In-Place Swapping

harrypotter0 · September 21, 2017, 9:36am

Hello friends I cam across this problem

If [a1,a2,a3…,an,b1,b2…bn] is given input change this to [a1,b1,a2,b2…an,bn] , solution should be in-place

I came with an idea ::
First swap elements in the middle pair

Next swap elements in the middle two pairs

Next swap elements in the middle three pairs

iterate n-1 steps.

Ex: with n = 4.

a1 a2 a3 a4 b1 b2 b3 b4

a1 a2 a3 b1 a4 b2 b3 b4

a1 a2 b1 a3 b2 a4 b3 b4

a1 b1 a2 b2 a3 b3 a4 b4

Can someone implement this in C++ . I know the problem asked is quite silly but I am not able to implement this using C++ . Somebody please help !!

OR

If anyone has a solution which takes O(n) time complexity and O(1) space complexity he/she is most welcome to add his code below in comments

Space complexity of O(1) is the priority here .
Thanks in advance

My Code ::
O(n^2 complexity)

Working :::

1st iteration :
abcedfgh
abecdfgh
aebcdfgh

2nd iteration :
aebcfdgh
aebfcdgh

3rd iteration :
aebfcgdh

honeyyadav · September 21, 2017, 4:33pm

Here is your code...

#include 
using namespace std;
void swap(int*,int*);
int main(){
	int n;
	cin>>n;
	int arr[2*n];
	for(int i=0;i<(2*n);i++){
		cin>>arr[i];
	}
	int k=n-1;
	int l=n;
	for(int i=0;i<n-1;i++){
	for(int j=k;j<=l;j+=2){
		swap(&arr[j],&arr[j+1]);
	}
	k--;
	l++;
}
for(int i=0;i<2*n;i++){
	cout<<arr[i]<<" ";
}

}

void swap(int *a, int *b){

int c;

c=*a;

*a=*b;

*b=c;

}

taran_1407 · September 21, 2017, 4:53pm

Time complexity O (N)

Space complexity O (1)

for (int i = 0; i <2*N;i++){

if (i%2==0)System.out.println (ar [i/2]);

else System.out.println(ar [N+i/2]);

}

trashmaster · September 21, 2017, 4:59pm

I think we have to sort the array accordingly not output it.

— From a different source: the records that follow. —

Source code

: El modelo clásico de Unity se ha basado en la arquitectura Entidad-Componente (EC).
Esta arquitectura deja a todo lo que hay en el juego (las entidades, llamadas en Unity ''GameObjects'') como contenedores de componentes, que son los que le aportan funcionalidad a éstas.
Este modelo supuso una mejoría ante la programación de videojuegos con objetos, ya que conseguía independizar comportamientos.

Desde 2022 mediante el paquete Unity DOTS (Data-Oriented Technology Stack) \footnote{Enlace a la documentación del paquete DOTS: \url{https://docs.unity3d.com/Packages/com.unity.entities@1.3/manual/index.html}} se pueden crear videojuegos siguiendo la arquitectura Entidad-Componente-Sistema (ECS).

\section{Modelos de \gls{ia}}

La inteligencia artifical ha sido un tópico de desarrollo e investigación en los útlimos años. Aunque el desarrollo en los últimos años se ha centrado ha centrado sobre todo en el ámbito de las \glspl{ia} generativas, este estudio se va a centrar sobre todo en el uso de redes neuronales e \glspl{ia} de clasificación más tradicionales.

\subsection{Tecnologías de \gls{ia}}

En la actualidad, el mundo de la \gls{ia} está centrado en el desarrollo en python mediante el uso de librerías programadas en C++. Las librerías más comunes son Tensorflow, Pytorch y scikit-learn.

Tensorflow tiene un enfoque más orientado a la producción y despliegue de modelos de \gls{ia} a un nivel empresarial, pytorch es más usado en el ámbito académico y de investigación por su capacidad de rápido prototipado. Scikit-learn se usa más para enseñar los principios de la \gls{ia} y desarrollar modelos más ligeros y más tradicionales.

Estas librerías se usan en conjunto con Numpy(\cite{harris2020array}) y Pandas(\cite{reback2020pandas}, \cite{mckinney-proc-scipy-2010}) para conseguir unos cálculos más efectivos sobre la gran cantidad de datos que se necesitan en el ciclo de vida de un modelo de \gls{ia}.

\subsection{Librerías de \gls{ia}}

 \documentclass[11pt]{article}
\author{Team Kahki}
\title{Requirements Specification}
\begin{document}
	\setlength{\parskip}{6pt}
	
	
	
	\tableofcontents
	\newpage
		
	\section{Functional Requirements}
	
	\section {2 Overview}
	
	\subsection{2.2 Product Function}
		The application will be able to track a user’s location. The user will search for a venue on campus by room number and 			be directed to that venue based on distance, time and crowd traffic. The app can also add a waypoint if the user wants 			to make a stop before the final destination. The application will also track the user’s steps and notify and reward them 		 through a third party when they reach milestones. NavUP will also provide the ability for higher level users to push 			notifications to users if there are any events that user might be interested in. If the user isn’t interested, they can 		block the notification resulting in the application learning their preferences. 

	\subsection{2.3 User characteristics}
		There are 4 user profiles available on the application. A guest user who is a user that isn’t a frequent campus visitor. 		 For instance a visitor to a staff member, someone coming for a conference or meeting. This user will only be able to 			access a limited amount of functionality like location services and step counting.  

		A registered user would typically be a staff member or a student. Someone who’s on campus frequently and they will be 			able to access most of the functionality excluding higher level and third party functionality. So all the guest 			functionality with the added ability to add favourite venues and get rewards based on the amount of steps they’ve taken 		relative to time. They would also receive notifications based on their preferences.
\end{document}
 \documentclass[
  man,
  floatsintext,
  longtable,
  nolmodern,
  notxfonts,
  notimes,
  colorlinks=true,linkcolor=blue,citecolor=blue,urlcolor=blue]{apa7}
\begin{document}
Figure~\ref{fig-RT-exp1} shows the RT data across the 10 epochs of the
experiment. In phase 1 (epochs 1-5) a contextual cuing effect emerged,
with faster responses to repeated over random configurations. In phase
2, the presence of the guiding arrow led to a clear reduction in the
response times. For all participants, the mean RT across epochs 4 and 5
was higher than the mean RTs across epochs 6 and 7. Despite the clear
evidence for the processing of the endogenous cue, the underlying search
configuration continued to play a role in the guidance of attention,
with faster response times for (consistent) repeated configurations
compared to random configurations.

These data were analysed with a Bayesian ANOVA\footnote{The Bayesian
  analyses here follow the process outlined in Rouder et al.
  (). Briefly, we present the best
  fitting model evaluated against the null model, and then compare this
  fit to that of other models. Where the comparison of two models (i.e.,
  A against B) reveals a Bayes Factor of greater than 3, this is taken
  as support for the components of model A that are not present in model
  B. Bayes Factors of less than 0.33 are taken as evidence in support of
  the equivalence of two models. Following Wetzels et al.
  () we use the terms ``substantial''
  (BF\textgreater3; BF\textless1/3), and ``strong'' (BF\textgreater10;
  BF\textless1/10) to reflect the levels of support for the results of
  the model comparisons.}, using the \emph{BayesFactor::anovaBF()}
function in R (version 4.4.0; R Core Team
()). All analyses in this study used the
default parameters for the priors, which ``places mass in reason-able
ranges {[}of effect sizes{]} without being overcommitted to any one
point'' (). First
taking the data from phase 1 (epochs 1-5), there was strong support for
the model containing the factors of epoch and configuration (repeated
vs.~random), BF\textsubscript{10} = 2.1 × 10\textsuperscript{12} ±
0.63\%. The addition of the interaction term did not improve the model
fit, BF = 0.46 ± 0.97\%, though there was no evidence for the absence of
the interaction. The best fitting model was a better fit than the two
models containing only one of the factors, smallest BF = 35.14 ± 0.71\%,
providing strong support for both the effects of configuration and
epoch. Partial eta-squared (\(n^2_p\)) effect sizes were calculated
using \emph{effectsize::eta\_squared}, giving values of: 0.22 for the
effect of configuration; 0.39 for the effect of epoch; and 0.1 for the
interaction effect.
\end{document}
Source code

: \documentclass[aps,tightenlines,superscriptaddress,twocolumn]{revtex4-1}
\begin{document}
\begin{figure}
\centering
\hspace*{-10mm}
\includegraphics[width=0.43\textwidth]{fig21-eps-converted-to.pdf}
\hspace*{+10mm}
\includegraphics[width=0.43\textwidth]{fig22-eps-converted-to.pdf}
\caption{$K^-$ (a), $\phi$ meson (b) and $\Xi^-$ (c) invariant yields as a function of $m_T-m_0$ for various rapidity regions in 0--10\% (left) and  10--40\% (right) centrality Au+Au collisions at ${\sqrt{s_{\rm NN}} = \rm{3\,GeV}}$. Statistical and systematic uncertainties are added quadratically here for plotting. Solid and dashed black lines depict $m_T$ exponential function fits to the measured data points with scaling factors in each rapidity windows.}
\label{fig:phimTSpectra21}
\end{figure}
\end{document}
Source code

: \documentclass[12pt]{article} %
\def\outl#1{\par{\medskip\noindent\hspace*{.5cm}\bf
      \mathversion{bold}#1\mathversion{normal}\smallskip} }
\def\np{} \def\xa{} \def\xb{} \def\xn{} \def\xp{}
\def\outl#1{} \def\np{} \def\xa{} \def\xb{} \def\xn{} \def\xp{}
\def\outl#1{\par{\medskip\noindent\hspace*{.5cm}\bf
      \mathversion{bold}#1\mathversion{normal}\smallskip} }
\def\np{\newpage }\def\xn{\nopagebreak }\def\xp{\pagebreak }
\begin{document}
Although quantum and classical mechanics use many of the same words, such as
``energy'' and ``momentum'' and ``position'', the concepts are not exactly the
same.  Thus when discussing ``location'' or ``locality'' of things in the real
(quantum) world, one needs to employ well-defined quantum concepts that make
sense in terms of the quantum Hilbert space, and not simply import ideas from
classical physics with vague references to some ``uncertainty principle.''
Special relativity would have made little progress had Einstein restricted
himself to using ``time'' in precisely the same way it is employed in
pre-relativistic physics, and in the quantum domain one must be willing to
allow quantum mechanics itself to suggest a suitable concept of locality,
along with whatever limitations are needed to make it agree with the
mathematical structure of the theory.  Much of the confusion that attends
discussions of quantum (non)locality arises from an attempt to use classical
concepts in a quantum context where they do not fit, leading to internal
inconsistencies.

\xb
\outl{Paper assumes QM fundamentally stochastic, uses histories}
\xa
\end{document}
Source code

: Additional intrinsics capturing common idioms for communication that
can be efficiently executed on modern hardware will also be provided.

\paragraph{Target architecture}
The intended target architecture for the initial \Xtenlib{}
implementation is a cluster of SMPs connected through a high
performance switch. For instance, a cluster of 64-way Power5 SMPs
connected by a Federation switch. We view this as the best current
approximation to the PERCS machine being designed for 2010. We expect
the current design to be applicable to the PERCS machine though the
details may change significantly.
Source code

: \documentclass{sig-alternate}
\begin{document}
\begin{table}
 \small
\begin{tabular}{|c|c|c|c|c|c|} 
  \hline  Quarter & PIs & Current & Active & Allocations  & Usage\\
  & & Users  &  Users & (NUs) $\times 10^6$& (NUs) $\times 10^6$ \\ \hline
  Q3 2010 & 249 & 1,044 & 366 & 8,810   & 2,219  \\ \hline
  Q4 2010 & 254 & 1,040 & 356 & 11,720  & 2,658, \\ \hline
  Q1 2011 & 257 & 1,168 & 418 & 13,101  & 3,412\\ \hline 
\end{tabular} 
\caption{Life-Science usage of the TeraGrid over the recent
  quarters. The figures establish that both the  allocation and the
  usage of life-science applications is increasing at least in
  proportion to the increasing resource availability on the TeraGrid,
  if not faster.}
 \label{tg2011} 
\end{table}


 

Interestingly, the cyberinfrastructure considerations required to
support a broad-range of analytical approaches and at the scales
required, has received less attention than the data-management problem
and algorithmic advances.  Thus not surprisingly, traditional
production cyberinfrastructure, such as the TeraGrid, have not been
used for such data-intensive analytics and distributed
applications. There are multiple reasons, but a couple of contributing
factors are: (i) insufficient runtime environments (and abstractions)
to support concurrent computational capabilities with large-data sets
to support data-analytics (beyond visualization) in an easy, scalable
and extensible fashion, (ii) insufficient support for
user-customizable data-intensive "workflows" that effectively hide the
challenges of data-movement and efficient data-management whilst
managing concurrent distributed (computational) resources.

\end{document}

harrypotter0 · September 21, 2017, 10:29pm

Don’t you think this is O(n^2) time complexity .

harrypotter0 · September 22, 2017, 3:37am

Rightly said we have to sort the array in the given format and also keeping it in-place . For me keeping it in-place is possible but the time complexity runs to O(n^2) . I want an improvement in time complexity . I have updated the post with my code .

harrypotter0 · September 22, 2017, 4:52am

Here is an approach which I guess is O(n) time complexity and O(1) complexity . Correct me if I am wrong .

Here is the proof :

I found following while testing it for input size upto 40

No for loop execution for input sizes:
2,4,6,12,14,20,30,38

for loop executes one time for input sizes:
8,10,18,24,26

for loop executes two times for input sizes:
28

for loop executes three times for input sizes:
16,34,40

for loop executes four times for input sizes:
22,36

for loop executes five times for input sizes:
32